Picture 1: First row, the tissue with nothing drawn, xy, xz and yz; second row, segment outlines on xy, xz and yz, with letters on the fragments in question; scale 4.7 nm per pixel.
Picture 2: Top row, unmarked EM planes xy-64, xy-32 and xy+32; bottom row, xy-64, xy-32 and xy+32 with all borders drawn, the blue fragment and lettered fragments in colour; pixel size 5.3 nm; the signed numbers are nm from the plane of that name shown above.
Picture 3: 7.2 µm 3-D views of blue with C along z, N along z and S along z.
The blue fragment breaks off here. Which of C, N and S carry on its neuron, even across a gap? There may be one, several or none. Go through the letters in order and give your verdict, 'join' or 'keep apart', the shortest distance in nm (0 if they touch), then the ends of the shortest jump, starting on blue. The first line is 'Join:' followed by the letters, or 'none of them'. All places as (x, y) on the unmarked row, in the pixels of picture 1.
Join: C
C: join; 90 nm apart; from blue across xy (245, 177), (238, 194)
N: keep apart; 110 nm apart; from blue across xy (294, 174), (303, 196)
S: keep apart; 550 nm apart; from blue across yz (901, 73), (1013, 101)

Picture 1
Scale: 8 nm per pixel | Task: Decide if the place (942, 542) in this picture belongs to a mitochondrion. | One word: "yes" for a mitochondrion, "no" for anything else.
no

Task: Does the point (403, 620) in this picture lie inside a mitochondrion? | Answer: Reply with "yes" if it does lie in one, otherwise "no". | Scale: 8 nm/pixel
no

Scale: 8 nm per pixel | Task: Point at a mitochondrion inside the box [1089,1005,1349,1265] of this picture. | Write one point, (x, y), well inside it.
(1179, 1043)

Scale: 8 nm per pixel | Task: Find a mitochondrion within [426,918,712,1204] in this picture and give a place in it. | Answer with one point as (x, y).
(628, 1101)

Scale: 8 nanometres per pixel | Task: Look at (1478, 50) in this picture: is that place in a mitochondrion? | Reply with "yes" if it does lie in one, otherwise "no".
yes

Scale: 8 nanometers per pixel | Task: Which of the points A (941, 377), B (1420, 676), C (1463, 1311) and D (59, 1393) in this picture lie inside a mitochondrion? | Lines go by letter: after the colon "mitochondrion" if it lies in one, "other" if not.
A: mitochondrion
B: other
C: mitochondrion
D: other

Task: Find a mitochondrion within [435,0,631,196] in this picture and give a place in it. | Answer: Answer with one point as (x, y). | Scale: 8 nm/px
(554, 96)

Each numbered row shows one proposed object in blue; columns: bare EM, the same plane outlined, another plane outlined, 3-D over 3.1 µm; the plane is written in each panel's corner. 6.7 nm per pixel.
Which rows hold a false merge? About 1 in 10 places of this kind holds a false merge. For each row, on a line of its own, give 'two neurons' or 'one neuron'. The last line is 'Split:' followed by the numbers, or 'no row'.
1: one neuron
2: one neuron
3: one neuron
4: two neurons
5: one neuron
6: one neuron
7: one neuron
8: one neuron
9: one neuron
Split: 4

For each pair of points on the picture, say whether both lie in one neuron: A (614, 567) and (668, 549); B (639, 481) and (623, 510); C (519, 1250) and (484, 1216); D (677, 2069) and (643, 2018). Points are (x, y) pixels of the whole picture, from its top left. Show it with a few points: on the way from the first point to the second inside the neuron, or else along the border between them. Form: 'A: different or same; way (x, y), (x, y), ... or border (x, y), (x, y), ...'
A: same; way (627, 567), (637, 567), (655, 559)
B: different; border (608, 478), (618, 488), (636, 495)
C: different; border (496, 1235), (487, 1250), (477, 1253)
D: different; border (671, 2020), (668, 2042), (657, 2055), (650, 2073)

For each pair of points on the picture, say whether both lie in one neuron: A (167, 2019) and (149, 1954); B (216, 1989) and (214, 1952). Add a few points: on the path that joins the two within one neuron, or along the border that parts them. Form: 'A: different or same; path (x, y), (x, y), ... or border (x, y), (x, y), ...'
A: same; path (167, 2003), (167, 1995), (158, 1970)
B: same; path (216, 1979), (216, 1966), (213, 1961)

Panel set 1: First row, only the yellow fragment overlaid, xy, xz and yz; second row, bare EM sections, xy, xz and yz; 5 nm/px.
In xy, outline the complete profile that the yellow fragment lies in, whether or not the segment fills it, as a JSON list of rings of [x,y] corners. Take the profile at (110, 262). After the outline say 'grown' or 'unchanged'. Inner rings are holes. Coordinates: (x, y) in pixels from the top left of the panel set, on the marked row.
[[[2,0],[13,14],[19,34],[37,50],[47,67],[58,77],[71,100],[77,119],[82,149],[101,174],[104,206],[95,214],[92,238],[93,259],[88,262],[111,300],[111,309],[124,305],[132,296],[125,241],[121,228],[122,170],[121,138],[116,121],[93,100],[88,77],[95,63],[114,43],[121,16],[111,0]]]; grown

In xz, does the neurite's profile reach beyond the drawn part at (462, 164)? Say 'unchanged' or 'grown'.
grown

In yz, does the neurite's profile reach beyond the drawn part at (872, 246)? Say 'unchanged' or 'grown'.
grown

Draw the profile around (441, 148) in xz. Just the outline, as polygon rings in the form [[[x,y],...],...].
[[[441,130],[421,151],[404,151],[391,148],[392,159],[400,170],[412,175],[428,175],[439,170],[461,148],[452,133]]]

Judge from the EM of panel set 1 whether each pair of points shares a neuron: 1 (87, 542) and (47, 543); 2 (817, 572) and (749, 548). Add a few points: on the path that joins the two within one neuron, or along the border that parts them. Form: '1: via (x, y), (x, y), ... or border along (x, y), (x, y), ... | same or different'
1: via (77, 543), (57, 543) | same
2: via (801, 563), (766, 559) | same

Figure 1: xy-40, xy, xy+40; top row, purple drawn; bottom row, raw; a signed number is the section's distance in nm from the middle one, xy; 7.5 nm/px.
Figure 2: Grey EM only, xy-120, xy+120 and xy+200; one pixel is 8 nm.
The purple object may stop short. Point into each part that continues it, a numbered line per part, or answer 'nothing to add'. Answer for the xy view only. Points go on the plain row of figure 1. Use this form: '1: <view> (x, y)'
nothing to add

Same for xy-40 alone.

*INSTRUCTIONS TO FOLLOW*.
The word "bare" is the filter: copy every line of the listing above that contains it.

*COMPLETED EXERCISE*.
Each numbered row shows one proposed object in blue; columns: bare EM, the same plane outlined, another plane outlined, 3-D over 3.1 µm; the plane is written in each panel's corner. 6.7 nm per pixel.
Panel set 1: First row, only the yellow fragment overlaid, xy, xz and yz; second row, bare EM sections, xy, xz and yz; 5 nm/px.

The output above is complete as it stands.